Instructions for the task:
Scan the lines below for the string "Android" and copy every one that has it.

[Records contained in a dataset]
>>>

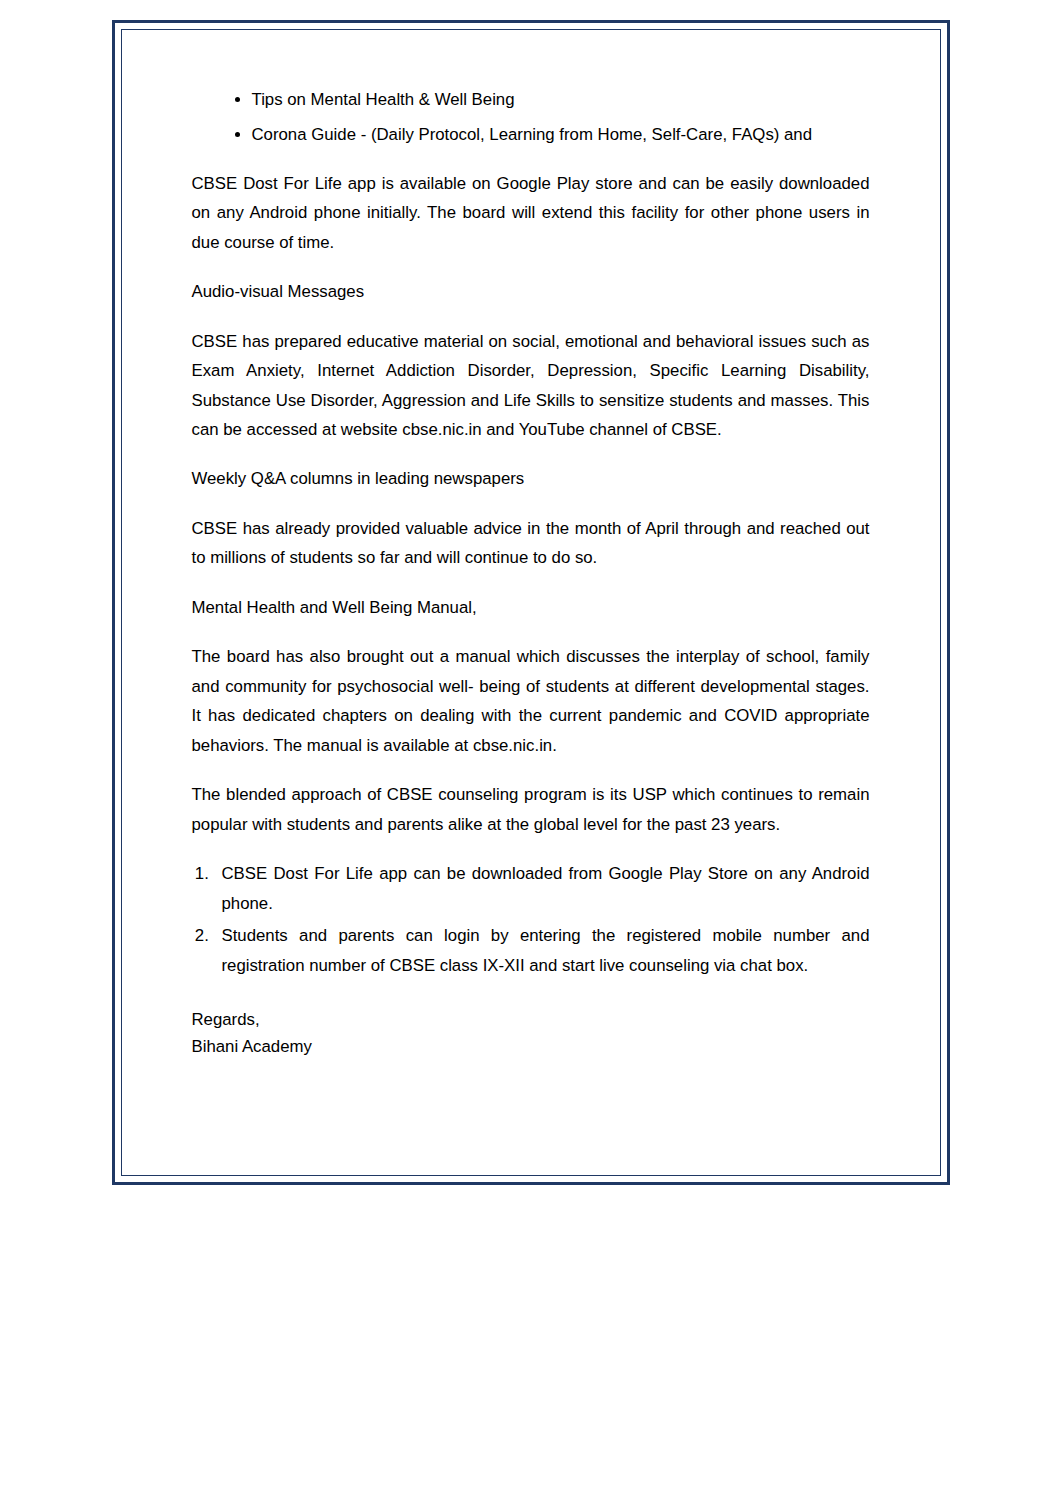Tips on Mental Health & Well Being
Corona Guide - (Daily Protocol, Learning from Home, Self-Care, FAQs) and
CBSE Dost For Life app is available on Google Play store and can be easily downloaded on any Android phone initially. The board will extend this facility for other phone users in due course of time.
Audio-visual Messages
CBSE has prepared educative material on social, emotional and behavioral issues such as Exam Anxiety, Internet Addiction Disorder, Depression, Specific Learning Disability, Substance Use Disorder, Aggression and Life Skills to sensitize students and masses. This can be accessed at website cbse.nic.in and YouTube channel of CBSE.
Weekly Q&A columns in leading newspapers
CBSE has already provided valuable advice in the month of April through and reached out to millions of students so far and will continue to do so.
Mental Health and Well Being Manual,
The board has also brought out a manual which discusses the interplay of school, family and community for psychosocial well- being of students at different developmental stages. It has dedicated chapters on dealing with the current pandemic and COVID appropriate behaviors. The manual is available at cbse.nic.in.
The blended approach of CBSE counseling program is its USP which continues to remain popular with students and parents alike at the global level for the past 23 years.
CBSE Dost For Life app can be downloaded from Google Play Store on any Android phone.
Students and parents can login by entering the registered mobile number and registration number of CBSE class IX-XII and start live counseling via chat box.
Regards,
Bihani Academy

<<<

Answer space:
CBSE Dost For Life app is available on Google Play store and can be easily downloaded on any Android phone initially. The board will extend this facility for other phone users in due course of time.
CBSE Dost For Life app can be downloaded from Google Play Store on any Android phone.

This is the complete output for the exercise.